Précisant que « ça ne se passe pas ici, mais [que] ça se passe maintenant », plusieurs professionnel·les de la santé belges étaient menotté·es devant l’ambassade de Pologne afin de dénoncer les graves restrictions auxquelles font face leurs confrères et consoeurs polonais·es. Tenant dans les mains un panneau indiquant leurs noms et leurs fonctions, ces personnes ont ensuite été photographiées une à une pour un « mugshot » symbolique.
« Ces dernières années, des millions de personnes en Pologne ont été privées du droit de disposer de leur corps. Le 15 octobre, le pays élira un nouveau parlement. En cette Journée mondiale pour le droit à l’avortement, notre objectif est de rappeler avec insistance aux responsables politiques et aux électeur·rices que les soins relatifs à l’avortement sont des soins de santé fondamentaux. L’accès à un avortement sûr et légal est un droit humain », explique Philippe Hensmans, directeur de la section belge francophone d’Amnesty International.
La Pologne possède l’une des législations les plus restrictives d’Europe en matière d’avortement. Tout médecin ou autre personne qui aide une personne enceinte à avorter encourt trois ans d’emprisonnement. Ainsi, chaque année, des milliers de
personnes se rendent à l’étranger afin obtenir des soins relatifs à l’avortement dans d’autres pays européens, dont la Belgique.
+++++
CONSIGNES
1. Répondez aux questions suivantes à partir de l'extrait :
(a) Devant quelle ambassade les professionnel·les de la santé belges étaient-ils menotté·es ?
(b) À quelle date la Pologne élira-t-elle un nouveau parlement ?
(c) Quelle peine encourt en Pologne un médecin qui aide une personne enceinte à avorter ?
2. Indiquez si chacune des affirmations suivantes concorde avec l'extrait. Justifiez chaque réponse par une citation.
(a) Les personnes photographiées tenaient un panneau portant leurs noms et leurs fonctions.
(b) Philippe Hensmans dirige la section belge néerlandophone d'Amnesty International.
(c) Les professionnel·les de la santé ont été photographié·es ensemble, en groupe.
+++++
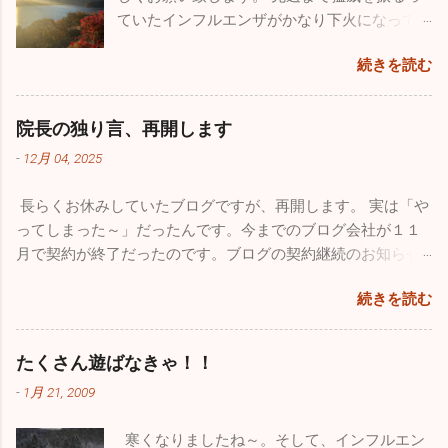
さい。 今年も良いこと悪いこと色々ありまし
ていたインフルエンザがかなり下火になって
た。一番がっかりしたことはなんと言っても
きました。先週近所の保育園２件、定期健康
10数年続けていたこのブログが消えてしまっ
続きを読む
診断を行ってきましたが、なんと欠席者ゼ
たことです。自分のミスなので仕方はありま
ロ！5～60人在籍しているの一人も休んでいま
せんが、大事な大事な財産がなくなってしま
せんでした。地域によってかなり差がありま
い、物凄く落ち込みました。仕事の忙しさを
院長の独り言、再開します
だ学級閉鎖を行っている学校もあるようです
理由にしたくはありませんが、私的な事務仕
-
12月 04, 2025
が、確実に収束に向かっています。このまま
事に関しては非常におろそかになってしまっ
穏やかな年末年始を迎えたいですね。 さてブ
た１年だったと思います。12月からは心機一
長らくお休みしていたブログですが、再開します。 実は「や
ログの新たな立ち上げ準備のため１１月は１
転、またこのブログをしっかりした素晴らし
ってしまった～」だったんです。今までのブログ会社が１１
回も投稿していませんでしたが、１１月も
いものに築き上げて行きたいと思っていま
月で契約が終了だったのです。ブログの契約継続のお知らせ
色々ありました。仲良しのあの人（！？）と
す。 一番うれしかったことはこれ！！ 小学校
が来ていたようなんですが全く気付かず、いきなりブログが
ちょっとお出かけしてきました。 みつざわ耳
の頃から憧れていたブルーインパルス。ブル
続きを読む
書けなくなってしまいました。多くの人たちの力も借りて
鼻科の長先生と紅葉カヤックツアーに出かけ
ーインパルスの現役パイロットと友人になれ
色々対処したのですが、時すでに遅く今までのブログがすべ
ました。 休診日の水曜日、早朝に横浜を出
たことが今年最高にうれしかったことです。
て消えてしまいました。１７年間の自分の軌跡は一瞬で吹っ
発。富士五湖の本栖湖に赴きました。紅葉の
たくさん遊ばなきゃ！！
飛行機が大好きで小さい時から父に連れられ
飛んでしまいました。物凄い財産をなくした気分で落ち込み
見頃で本栖湖へ行く道中も鮮やかな紅葉に気
て多くの航空祭に行っていました。写真集や
-
1月 21, 2009
ました。HPを管理している会社の方も、何とか復活できない
分が高揚しました。お互いインフレーターカ
本を買い集め、プラモデルもたくさん作りま
ものかと一生懸命解決策を探してもらいましたが、残念なが
ヤック（空気を入れて膨らませる超初心者用
した。実はパイロットになりたくて、航空大
寒くなりましたね～。そして、インフルエン
らダメでした。 ここで止まっても何も良いことがないのでス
+++++
RÉPONSES FOURNIES
1.
(a) Devant l'ambassade de Pologne.
(b) Le 15 octobre.
(c) Trois ans d'emprisonnement.

2.
(a) Oui : « Tenant dans les mains un panneau indiquant leurs noms et leurs fonctions ».
(b) Non : « directeur de la section belge francophone d’Amnesty International ».
(c) Non : « ces personnes ont ensuite été photographiées une à une ».